Траур был объявлен. Только теперь она поняла, какую ошибку допустила! Надо было привезти в Александрию урну с прахом. Известие о том, что прах царя захоронен в римском колумбарии, выглядело подозрительным и бросало тень на царицу! Кроме того Татида изменила своей обычной сдержанности; из её покоев расходились по всему городу слухи о её отчаянии. Это было понятное человеческое, женское, материнское отчаяние, понятное горе! Жизнь царицы Клеопатры была темна; и в сознании её подданных, в этом «коллективном бессознательном», как позднее изъяснялся некто Юнг[69]
, эта темнота, эта тьма наполнялась рыкающими чудовищами! Жизнь Татиды, потерявшей мужа и сыновей, была ясна, понятна... А Хармиана таращила говорящие глаза. А Клеопатра ничего ей не приказывала. Носила траурную одежду. Выразила своё сочувствие Татиде. Появлялась с мрачным выражением лица на площадях главных. Все видели. Она всё делала правильно, хотя и знала, что ей ничто не поможет, никакая правильность её поведения! Потому что все полагают её дикой, хищной, гадкой, жестокой! А сами будто не жестоки и не злы?! Только они злы и жестоки в мелочах своих мелочных, мелких жизней, а ей приходится совершать крупные жестокости, потому что её жизнь — большая, крупная, жизнь правительницы!.. И когда Татиду вдруг обнаружили повесившейся, когда она висела в своём спальном покое, с высунутым языком, обгадившаяся, как это и должно быть, и, конечно, все заподозрили... то есть ведь это же было вполне естественно, то есть то, что несчастная одинокая мать, потерявшая мужа, старшего сына, стольких близких, а теперь и последнего сына, покончила с собой! Но если бы даже она была столетней старухой, едва дышащей, и умерла бы, всё равно все, решительно все заподозрили бы царицу Клеопатру! Её и теперь подозревали. Но она ведь ничего не приказывала Хармиане, потому что Хармиана умела исполнять невысказанные приказы, не облечённые в слова!..Маргариту, конечно же, интересовали вести о Марке Антонии. Вести эти разносились, прокатывались по землям Рима, Греции, Египта, азиатских и африканских царств. Клеопатра могла теперь сомневаться в его верности ей. По слухам, он вёл себя, как мальчишка. Впрочем, она ведь знала, что он вполне способен на всевозможные дурачества. Вот как раз и доходили толки о его «шутках и мальчишеских выходках». Однажды он нарядился в обычную одежду раба, закутался в грубый плащ и явился к Фульвии как раб, якобы посланный Антонием к ней с письмом. Нарочно изменив голос, Антоний объявил ей о тяжёлом ранении Антония, то есть выходит, что о своём! Она заломила руки. Он тотчас сбросил плащ и она узнала мужа. Но даже и не успела рассердиться, потому что он крепчайше сжал её в объятиях!.. Никакого удовольствия эти слухи не доставляли Клеопатре, но почему-то она совсем не огорчалась. Ей нравилось, что он может вести себя так озорно, так по-мальчишески... Она улыбалась, посмеивалась. Она представляла себе, как он что есть силы обнимает Фульвию, и это объятие тоже казалось ей совершенно ребяческой выходкой...

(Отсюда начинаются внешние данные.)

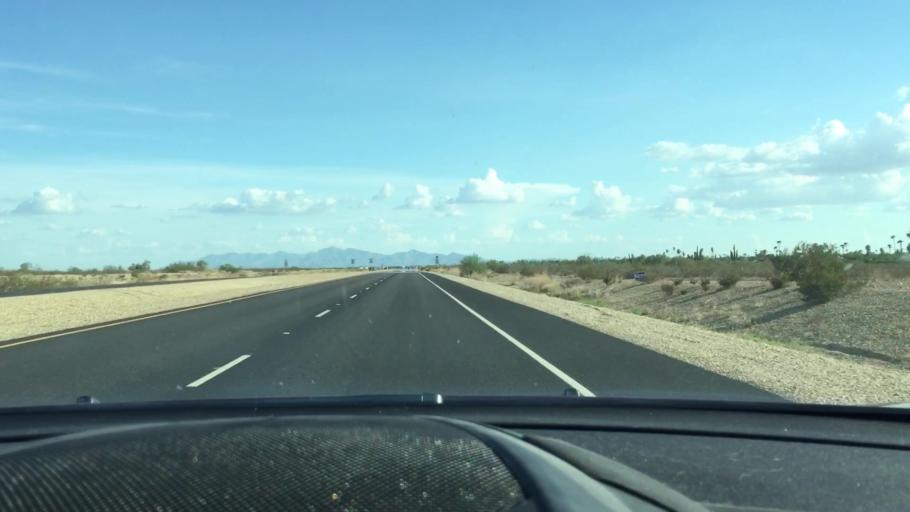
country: US
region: Arizona
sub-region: Maricopa County
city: Sun City West
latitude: 33.6788
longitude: -112.3231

А вот Плутарх оценивал поведение Антония как явный, явственный знак его подчинения Фульвии. По такому поводу Плутарх написал об Антонии совершенно унижающие Антония строки:
Плутарх не был современником Антония и Клеопатры. Политическая активность женщин, то есть Фульвии и той же Клеопатры, представлялась Плутарху не иначе как следствием постыдного мужского слабоволия, то есть опять же Антониева слабоволия!..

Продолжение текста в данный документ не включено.